Audiences connect with characters, not the internal consistency of the setting. The depth of motivations, desires and decisions make a story real. Focusing on the world-building is missing the point. The end of Titanic is about the sacrifice Jack makes for Rose, not the physics of the buoyancy of wooden panels.
There are plenty of great stories whose setting makes zero sense. Harry Potter has a great evil one kept secret from muggles, even though there are billions of us and we have drones. Batman would be found out in zero seconds if anyone cared to investigate. The story of Hamlet happens because he sees a ghost in a setting where ghosts don't exist. The Little Prince is all about the absurdity of the world. Waiting for Godot happens nowhere in particular. But the characters! The characters are so great they feel tangible. The audience identifies with the characters even if the backround details are a little fuzzy.

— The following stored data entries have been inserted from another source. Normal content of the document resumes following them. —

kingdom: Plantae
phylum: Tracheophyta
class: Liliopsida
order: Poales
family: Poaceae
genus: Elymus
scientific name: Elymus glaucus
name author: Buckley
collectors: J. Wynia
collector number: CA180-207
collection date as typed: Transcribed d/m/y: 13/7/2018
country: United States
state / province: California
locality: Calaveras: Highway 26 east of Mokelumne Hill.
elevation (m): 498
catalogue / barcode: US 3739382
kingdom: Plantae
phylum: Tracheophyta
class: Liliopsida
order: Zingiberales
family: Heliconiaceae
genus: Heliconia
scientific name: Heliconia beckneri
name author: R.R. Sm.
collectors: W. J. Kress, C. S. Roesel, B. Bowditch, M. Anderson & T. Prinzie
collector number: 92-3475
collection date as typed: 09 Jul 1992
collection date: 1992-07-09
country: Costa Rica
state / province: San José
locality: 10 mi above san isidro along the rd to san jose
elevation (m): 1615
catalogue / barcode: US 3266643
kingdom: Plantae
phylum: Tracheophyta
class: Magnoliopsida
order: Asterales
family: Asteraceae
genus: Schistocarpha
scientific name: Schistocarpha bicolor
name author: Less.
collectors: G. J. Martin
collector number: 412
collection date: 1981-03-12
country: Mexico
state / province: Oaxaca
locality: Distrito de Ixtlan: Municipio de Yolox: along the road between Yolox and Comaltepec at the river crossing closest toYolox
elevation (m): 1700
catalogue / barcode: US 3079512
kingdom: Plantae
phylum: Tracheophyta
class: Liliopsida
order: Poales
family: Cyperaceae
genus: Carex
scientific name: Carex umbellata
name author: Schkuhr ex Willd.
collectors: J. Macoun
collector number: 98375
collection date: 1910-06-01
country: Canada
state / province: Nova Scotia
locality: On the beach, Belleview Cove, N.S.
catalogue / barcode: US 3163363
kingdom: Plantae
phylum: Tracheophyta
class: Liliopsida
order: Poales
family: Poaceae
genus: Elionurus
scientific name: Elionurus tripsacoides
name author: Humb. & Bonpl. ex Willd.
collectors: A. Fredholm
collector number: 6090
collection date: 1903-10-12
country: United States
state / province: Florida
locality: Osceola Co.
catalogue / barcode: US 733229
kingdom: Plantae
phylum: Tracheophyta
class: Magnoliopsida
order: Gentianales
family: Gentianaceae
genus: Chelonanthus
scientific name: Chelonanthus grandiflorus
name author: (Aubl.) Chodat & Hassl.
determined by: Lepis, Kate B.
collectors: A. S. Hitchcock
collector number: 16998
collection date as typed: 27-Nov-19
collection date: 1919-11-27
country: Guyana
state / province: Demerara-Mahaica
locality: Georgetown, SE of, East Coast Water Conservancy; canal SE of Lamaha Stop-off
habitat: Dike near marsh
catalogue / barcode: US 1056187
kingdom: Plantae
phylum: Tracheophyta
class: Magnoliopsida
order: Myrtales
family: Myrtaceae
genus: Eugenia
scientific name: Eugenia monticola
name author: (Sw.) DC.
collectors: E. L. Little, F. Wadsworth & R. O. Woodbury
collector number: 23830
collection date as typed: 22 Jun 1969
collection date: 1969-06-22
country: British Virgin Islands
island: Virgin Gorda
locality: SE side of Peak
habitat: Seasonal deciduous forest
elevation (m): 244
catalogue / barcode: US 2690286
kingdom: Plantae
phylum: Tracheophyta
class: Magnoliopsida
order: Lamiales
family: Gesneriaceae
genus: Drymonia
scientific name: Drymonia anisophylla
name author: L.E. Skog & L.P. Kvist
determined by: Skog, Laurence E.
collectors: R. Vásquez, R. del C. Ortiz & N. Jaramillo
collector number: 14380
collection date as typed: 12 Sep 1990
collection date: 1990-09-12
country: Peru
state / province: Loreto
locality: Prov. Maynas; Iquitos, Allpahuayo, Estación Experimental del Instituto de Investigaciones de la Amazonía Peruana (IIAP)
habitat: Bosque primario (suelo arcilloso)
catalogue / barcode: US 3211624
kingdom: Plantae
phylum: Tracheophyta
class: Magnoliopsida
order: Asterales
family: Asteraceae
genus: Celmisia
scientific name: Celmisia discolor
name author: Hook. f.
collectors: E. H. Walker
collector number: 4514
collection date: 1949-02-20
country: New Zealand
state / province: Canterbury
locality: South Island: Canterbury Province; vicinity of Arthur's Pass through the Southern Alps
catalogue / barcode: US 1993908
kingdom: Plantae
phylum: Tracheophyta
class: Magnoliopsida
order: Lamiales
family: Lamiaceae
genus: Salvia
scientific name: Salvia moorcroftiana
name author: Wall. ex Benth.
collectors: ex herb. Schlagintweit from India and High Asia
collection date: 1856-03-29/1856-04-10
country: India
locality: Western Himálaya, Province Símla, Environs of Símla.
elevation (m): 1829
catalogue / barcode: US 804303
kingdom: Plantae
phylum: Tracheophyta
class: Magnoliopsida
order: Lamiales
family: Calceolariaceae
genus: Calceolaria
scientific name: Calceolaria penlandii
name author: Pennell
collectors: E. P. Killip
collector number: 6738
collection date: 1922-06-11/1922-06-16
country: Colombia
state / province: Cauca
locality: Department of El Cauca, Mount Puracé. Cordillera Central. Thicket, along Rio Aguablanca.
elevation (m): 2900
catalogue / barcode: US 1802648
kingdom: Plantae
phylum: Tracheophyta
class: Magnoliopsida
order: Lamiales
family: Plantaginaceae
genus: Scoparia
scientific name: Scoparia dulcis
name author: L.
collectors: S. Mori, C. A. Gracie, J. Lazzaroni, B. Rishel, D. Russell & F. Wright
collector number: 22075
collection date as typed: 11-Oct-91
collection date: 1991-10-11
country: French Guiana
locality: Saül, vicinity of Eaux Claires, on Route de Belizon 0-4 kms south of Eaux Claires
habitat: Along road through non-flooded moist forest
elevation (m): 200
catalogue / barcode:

I'd argue those who write crap stories don't pay attention to their characters. There have been a bunch of movies lately that were made to set up multi-picture franchises. They
stunk. Why? Because they wanted to build a world first and tell a story about interesting characters second. But stories are nothing without characters. They drive the story with their flaws, desires, actions - in a word : their humanity. Remember that act breaks are defined by character actions - the very structure of stories is built around what characters do.
Interesting characters are the mark of a good story. I was so surprised that you thought otherwise, GM4Him, that I read some of your fan fiction. I have notes, if you want to hear them.